Data for the task:
######
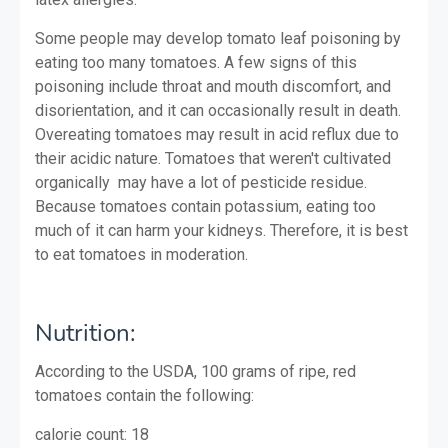
Some people may develop tomato leaf poisoning by
eating too many tomatoes. A few signs of this
poisoning include throat and mouth discomfort, and
disorientation, and it can occasionally result in death.
Overeating tomatoes may result in acid reflux due to
their acidic nature. Tomatoes that weren't cultivated
organically may have a lot of pesticide residue.
Because tomatoes contain potassium, eating too
much of it can harm your kidneys. Therefore, it is best
to eat tomatoes in moderation.
Nutrition:
According to the USDA, 100 grams of ripe, red
tomatoes contain the following:
calorie count: 18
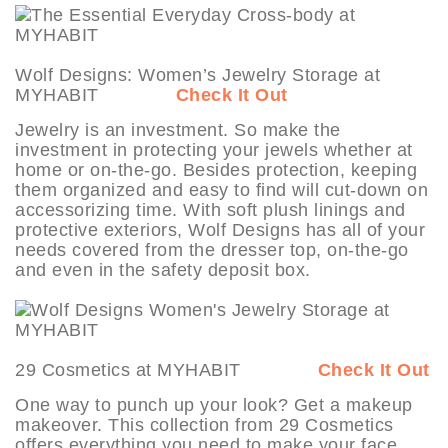
Wolf Designs: Women’s Jewelry Storage at
MYHABIT
Check It Out
Jewelry is an investment. So make the
investment in protecting your jewels whether at
home or on-the-go. Besides protection, keeping
them organized and easy to find will cut-down on
accessorizing time. With soft plush linings and
protective exteriors, Wolf Designs has all of your
needs covered from the dresser top, on-the-go
and even in the safety deposit box.
29 Cosmetics at MYHABIT
Check It Out
One way to punch up your look? Get a makeup
makeover. This collection from 29 Cosmetics
offers everything you need to make your face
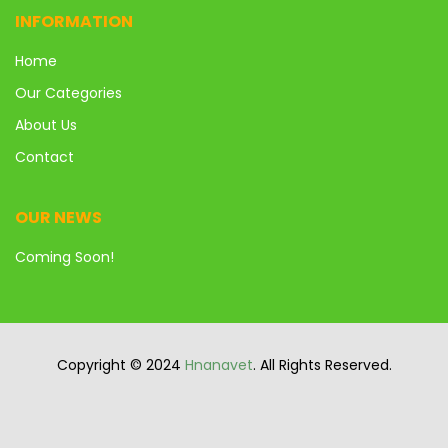
INFORMATION
Home
Our Categories
About Us
Contact
OUR NEWS
Coming Soon!
Copyright © 2024
Hnanavet
. All Rights Reserved.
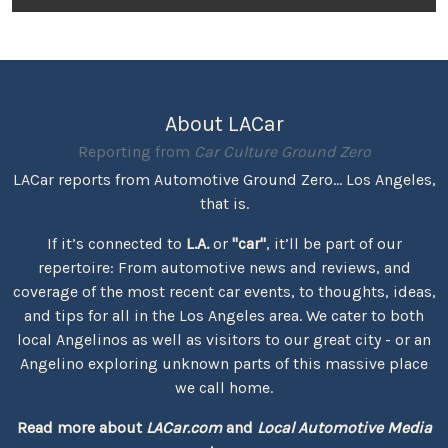
About LACar
Reporting from
Car Culture Ground Zero
LACar reports from Automotive Ground Zero... Los Angeles,
that is.
If it’s connected to
L.A.
or
"car"
, it’ll be part of our
repertoire: From automotive news and reviews, and
coverage of the most recent car events, to thoughts, ideas,
and tips for all in the Los Angeles area. We cater to both
local Angelinos as well as visitors to our great city - or an
Angelino exploring unknown parts of this massive place
we call home.
Read more about
LACar.com
and
Local Automotive Media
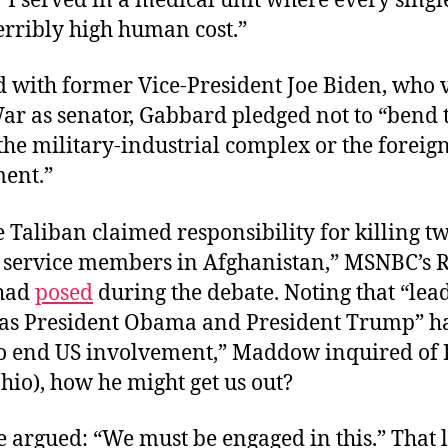
I served in a medical unit where every singl
erribly high human cost.”
d with former Vice-President Joe Biden, who 
ar as senator, Gabbard pledged not to “bend 
he military-industrial complex or the foreign
ment.”
 Taliban claimed responsibility for killing t
service members in Afghanistan,” MSNBC’s 
had
posed
during the debate. Noting that “lea
 as President Obama and President Trump” h
o end US involvement,” Maddow inquired of 
hio), how he might get us out?
e argued: “We must be engaged in this.” That 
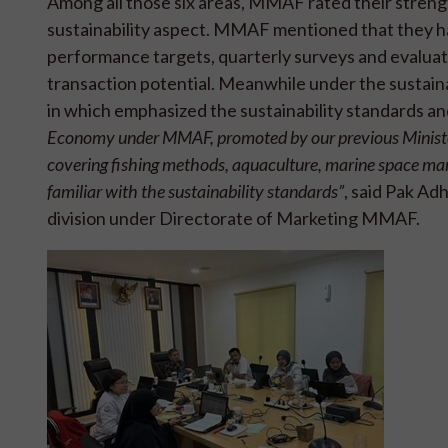
Among all those six areas, MMAF rated their streng
sustainability aspect. MMAF mentioned that they ha
performance targets, quarterly surveys and evaluat
transaction potential. Meanwhile under the sustai
in which emphasized the sustainability standards an
Economy under MMAF, promoted by our previous Minister I
covering fishing methods, aquaculture, marine space manag
familiar with the sustainability standards”
, said Pak Ad
division under Directorate of Marketing MMAF.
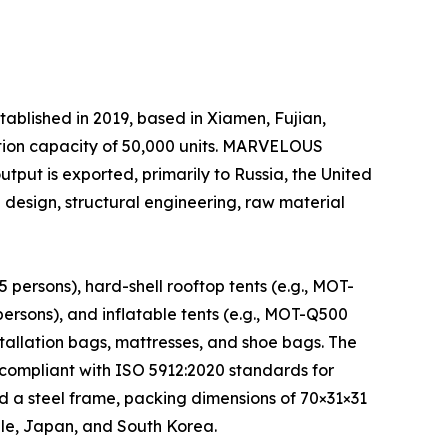
shed in 2019, based in Xiamen, Fujian,
tion capacity of 50,000 units. MARVELOUS
output is exported, primarily to Russia, the United
esign, structural engineering, raw material
ersons), hard-shell rooftop tents (e.g., MOT-
rsons), and inflatable tents (e.g., MOT-Q500
stallation bags, mattresses, and shoe bags. The
compliant with ISO 5912:2020 standards for
d a steel frame, packing dimensions of 70×31×31
ile, Japan, and South Korea.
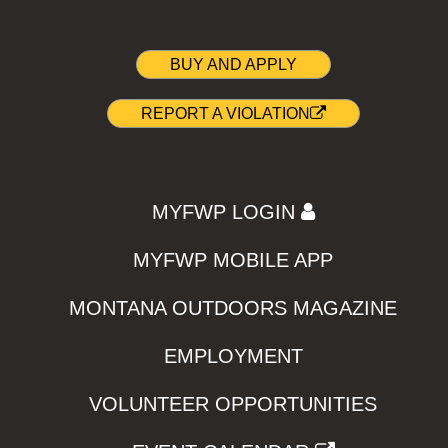
BUY AND APPLY
REPORT A VIOLATION
MYFWP LOGIN
MYFWP MOBILE APP
MONTANA OUTDOORS MAGAZINE
EMPLOYMENT
VOLUNTEER OPPORTUNITIES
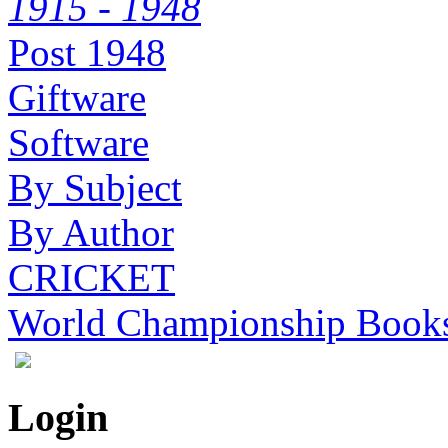
1915 - 1948
Post 1948
Giftware
Software
By Subject
By Author
CRICKET
World Championship Book
Login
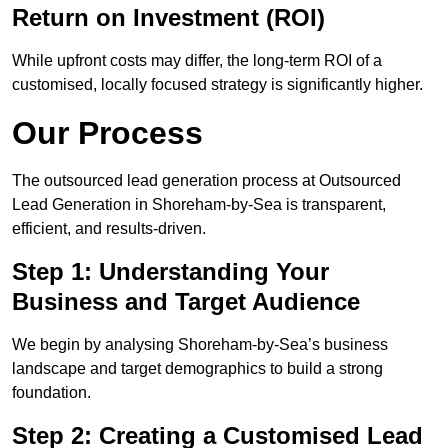
Return on Investment (ROI)
While upfront costs may differ, the long-term ROI of a
customised, locally focused strategy is significantly higher.
Our Process
The outsourced lead generation process at Outsourced
Lead Generation in Shoreham-by-Sea is transparent,
efficient, and results-driven.
Step 1: Understanding Your
Business and Target Audience
We begin by analysing Shoreham-by-Sea’s business
landscape and target demographics to build a strong
foundation.
Step 2: Creating a Customised Lead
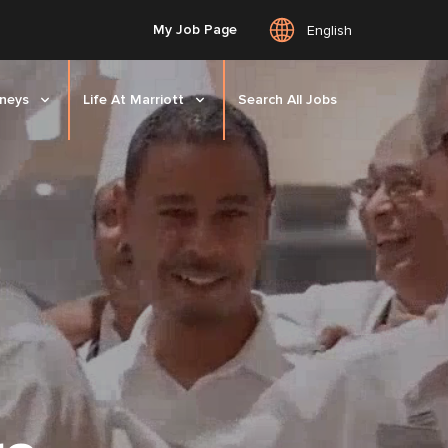
My Job Page
English
rneys
Life At Marriott
Search All Jobs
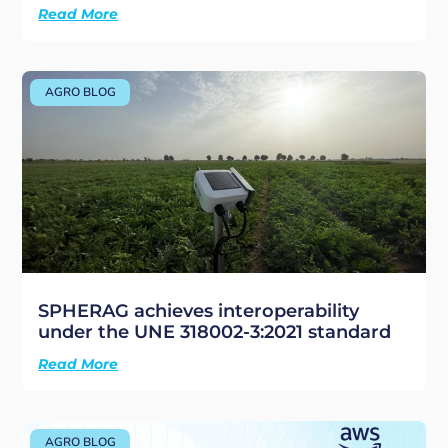
Read More
AGRO BLOG
SPHERAG achieves interoperability
under the UNE 318002-3:2021 standard
Read More
AGRO BLOG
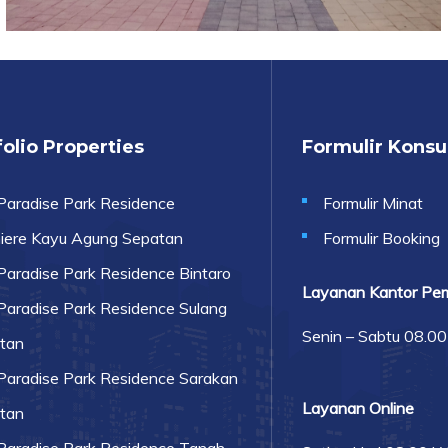
olio Properties
Formulir Kons
Paradise Park Residence
Formulir Minat
iere Kayu Agung Sepatan
Formulir Booking
Paradise Park Residence Bintaro
Layanan Kantor Pe
Paradise Park Residence Sulang
Senin – Sabtu 08.0
tan
Paradise Park Residence Sarakan
Layanan Online
tan
Paradise Park Residence Tanah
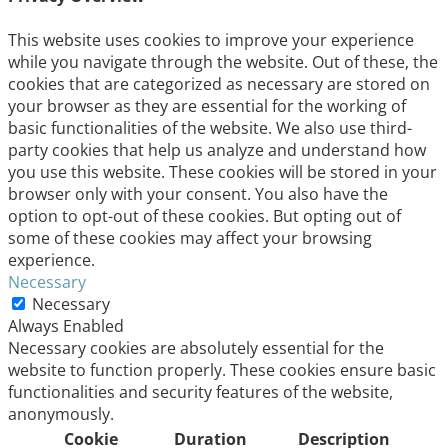
This website uses cookies to improve your experience
while you navigate through the website. Out of these, the
cookies that are categorized as necessary are stored on
your browser as they are essential for the working of
basic functionalities of the website. We also use third-
party cookies that help us analyze and understand how
you use this website. These cookies will be stored in your
browser only with your consent. You also have the
option to opt-out of these cookies. But opting out of
some of these cookies may affect your browsing
experience.
Necessary
Necessary
Always Enabled
Necessary cookies are absolutely essential for the
website to function properly. These cookies ensure basic
functionalities and security features of the website,
anonymously.
Cookie
Duration
Description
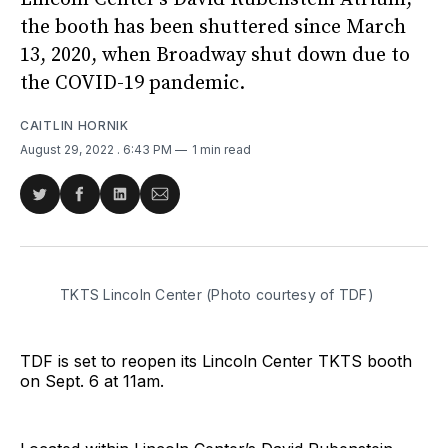
the booth has been shuttered since March
13, 2020, when Broadway shut down due to
the COVID-19 pandemic.
CAITLIN HORNIK
August 29, 2022
. 6:43 PM
1 min read
Share
Share
Share
Share
on
on
on
via
Twitter
Facebook
LinkedIn
Email
TKTS Lincoln Center (Photo courtesy of TDF)
TDF is set to reopen its Lincoln Center TKTS booth
on Sept. 6 at 11am.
######
What you need to do: Copy all lines from the material that include "President".

Task answer:
d with former Vice-President Joe Biden, who 
 as President Obama and President Trump” h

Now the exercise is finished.